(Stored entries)
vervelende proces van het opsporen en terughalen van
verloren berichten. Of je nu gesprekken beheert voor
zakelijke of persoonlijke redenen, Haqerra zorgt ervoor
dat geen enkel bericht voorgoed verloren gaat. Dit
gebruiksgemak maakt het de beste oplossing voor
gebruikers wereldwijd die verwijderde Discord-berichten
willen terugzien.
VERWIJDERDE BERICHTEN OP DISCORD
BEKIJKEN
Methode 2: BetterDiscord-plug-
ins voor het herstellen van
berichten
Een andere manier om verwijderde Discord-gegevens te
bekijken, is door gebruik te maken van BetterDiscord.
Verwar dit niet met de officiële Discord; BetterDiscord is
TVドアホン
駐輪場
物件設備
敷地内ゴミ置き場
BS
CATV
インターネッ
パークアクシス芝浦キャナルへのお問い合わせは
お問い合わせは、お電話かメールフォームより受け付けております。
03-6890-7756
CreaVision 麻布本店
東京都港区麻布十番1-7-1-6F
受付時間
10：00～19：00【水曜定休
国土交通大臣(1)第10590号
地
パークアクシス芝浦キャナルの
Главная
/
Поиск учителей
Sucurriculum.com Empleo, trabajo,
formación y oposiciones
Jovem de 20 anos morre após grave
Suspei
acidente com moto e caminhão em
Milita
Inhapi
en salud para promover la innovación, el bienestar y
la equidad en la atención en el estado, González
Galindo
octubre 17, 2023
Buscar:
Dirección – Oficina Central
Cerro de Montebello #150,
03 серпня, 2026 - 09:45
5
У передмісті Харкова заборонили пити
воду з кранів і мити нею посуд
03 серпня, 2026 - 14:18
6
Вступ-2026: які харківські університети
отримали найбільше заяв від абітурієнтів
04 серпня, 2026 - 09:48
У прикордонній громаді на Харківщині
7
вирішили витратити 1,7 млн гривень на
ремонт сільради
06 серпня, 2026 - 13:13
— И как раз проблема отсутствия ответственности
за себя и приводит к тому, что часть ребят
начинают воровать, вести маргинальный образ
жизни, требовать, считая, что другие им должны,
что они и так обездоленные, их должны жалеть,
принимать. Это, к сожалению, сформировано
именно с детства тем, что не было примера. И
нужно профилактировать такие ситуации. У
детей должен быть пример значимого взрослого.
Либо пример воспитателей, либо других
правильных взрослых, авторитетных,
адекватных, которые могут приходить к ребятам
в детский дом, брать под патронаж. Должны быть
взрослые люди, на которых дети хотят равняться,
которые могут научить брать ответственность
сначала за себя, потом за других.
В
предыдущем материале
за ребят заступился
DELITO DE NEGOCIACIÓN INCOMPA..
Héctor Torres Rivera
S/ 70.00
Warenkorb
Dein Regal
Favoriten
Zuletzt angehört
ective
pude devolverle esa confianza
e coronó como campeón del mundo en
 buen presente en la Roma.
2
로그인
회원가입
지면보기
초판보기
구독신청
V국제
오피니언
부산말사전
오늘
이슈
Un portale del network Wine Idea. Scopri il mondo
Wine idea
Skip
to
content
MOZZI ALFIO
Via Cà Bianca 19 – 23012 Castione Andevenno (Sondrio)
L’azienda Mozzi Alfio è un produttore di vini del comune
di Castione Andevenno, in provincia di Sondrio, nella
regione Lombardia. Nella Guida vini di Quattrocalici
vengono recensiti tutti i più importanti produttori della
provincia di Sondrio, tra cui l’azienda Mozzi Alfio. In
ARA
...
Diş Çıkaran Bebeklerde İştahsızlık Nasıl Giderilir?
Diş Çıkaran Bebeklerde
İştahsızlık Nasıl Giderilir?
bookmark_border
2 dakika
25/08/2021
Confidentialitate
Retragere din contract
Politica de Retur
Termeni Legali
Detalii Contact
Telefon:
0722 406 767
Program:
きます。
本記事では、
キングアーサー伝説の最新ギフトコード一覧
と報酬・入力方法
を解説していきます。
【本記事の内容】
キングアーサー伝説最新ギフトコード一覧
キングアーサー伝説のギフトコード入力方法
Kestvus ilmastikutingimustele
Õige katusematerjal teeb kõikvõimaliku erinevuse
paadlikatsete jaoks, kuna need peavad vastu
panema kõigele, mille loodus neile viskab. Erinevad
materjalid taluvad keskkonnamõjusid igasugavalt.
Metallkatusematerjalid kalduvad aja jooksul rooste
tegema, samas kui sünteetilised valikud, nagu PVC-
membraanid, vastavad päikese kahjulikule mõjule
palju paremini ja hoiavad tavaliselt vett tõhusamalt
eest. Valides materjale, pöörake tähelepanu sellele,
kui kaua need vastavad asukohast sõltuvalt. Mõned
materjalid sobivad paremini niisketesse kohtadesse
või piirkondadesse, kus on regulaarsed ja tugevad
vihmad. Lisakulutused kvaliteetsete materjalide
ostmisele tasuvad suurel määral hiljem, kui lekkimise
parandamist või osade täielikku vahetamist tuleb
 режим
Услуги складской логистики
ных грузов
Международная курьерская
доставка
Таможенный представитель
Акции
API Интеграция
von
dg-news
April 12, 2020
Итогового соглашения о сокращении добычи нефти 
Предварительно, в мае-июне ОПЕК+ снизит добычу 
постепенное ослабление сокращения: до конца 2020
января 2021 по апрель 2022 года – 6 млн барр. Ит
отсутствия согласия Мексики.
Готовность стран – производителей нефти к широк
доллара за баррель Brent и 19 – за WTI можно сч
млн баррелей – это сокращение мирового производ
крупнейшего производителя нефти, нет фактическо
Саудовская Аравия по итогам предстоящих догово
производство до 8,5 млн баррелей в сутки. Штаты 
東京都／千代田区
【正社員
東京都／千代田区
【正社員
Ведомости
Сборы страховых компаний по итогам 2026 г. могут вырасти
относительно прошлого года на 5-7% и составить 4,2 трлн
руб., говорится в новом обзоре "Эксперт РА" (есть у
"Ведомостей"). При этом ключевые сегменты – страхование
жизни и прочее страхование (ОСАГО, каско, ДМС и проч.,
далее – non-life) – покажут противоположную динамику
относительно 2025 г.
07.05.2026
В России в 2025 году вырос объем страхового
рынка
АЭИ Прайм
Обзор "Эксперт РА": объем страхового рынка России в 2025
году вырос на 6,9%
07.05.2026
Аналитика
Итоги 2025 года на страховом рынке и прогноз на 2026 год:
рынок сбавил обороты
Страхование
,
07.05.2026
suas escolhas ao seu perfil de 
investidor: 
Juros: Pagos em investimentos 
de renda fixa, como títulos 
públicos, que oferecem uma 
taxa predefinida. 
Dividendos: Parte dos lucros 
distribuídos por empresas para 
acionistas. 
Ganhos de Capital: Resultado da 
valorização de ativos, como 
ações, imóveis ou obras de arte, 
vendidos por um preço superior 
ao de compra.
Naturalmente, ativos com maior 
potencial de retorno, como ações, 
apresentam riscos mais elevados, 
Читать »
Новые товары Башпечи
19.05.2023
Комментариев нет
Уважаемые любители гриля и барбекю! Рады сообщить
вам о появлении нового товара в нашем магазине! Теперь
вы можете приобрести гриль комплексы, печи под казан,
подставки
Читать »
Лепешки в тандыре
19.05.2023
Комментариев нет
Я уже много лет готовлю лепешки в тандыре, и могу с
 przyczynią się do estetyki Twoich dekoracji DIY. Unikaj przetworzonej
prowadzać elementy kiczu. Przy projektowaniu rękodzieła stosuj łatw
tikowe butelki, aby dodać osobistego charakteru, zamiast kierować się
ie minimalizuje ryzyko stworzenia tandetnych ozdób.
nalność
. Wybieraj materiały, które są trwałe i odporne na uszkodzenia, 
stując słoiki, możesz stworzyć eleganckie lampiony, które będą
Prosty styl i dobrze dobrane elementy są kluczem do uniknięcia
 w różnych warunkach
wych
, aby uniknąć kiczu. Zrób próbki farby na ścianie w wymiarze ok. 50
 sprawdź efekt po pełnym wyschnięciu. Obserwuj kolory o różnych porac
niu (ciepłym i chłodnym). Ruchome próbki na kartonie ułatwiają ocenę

* [The problem]:
Every line from the first entry to the line containing "Een andere manier" should be transcribed exactly, and nothing beyond it.

* [Task output]:
vervelende proces van het opsporen en terughalen van
verloren berichten. Of je nu gesprekken beheert voor
zakelijke of persoonlijke redenen, Haqerra zorgt ervoor
dat geen enkel bericht voorgoed verloren gaat. Dit
gebruiksgemak maakt het de beste oplossing voor
gebruikers wereldwijd die verwijderde Discord-berichten
willen terugzien.
VERWIJDERDE BERICHTEN OP DISCORD
BEKIJKEN
Methode 2: BetterDiscord-plug-
ins voor het herstellen van
berichten
Een andere manier om verwijderde Discord-gegevens te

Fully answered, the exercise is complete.